Reproduce word for word the passage of the forum thread about slow object detection on the Xavier AGX, from "sudo nvpmodel -m" up to and including "the best performance.".

======== TEXT SHOWN ========

Slow object detection speed Xavier AGX 32GB

Hello,
I’m trying to run Faster RCNN with inception v2 (image input size : 2240x400) with Tensorflow on Xavier AGX 32GB (JETPACK 4.3, TF-1.15-nv20.1) but I get only 3FPS, how can I increase it ?
I tried using default TensorRT optimization provided by Nvidia example, but it won’t speed up the model.
Same model runs on my computer with GTX1070 and the speed is about 13FPS, as I red that Xavier AGX gives simmilar performance as workstation with GTX1070.

So my main question is how to improve detection speed, or it’s not possible ?

Hi,

Have you maximize the device performance first?

sudo nvpmodel -m 0
sudo jetson_clocks

More, we have a new JetPack release.
It’s also recommended to move to our latest TensorRT 7.1 to get the best performance.

======== INFORMATION SHOWN ========

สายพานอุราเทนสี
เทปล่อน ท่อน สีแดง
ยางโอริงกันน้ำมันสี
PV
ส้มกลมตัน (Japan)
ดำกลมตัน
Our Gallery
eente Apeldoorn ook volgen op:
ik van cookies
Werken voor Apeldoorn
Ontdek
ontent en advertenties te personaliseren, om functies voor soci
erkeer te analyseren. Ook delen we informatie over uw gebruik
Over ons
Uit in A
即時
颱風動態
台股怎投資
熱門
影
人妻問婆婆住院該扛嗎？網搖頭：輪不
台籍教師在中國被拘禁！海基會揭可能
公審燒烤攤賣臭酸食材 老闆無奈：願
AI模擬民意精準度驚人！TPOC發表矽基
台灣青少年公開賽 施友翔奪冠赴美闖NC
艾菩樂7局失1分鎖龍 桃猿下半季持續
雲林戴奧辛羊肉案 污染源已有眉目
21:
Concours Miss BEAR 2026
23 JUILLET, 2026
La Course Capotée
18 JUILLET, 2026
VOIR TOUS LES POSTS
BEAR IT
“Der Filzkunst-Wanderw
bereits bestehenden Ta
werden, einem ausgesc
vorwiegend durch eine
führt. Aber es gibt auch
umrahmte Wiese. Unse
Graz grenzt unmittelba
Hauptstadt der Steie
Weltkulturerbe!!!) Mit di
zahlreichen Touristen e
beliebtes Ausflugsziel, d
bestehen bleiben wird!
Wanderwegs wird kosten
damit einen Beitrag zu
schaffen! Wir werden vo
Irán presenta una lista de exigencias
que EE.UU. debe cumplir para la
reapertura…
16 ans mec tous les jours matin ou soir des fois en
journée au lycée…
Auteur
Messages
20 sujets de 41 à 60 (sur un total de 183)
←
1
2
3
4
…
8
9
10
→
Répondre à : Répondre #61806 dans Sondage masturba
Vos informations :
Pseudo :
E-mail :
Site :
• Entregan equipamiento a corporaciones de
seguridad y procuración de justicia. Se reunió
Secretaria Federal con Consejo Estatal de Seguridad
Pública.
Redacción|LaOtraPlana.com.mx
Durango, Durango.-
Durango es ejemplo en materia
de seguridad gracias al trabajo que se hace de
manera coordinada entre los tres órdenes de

========

§ THE ANSWER
sudo nvpmodel -m 0
sudo jetson_clocks

More, we have a new JetPack release.
It’s also recommended to move to our latest TensorRT 7.1 to get the best performance.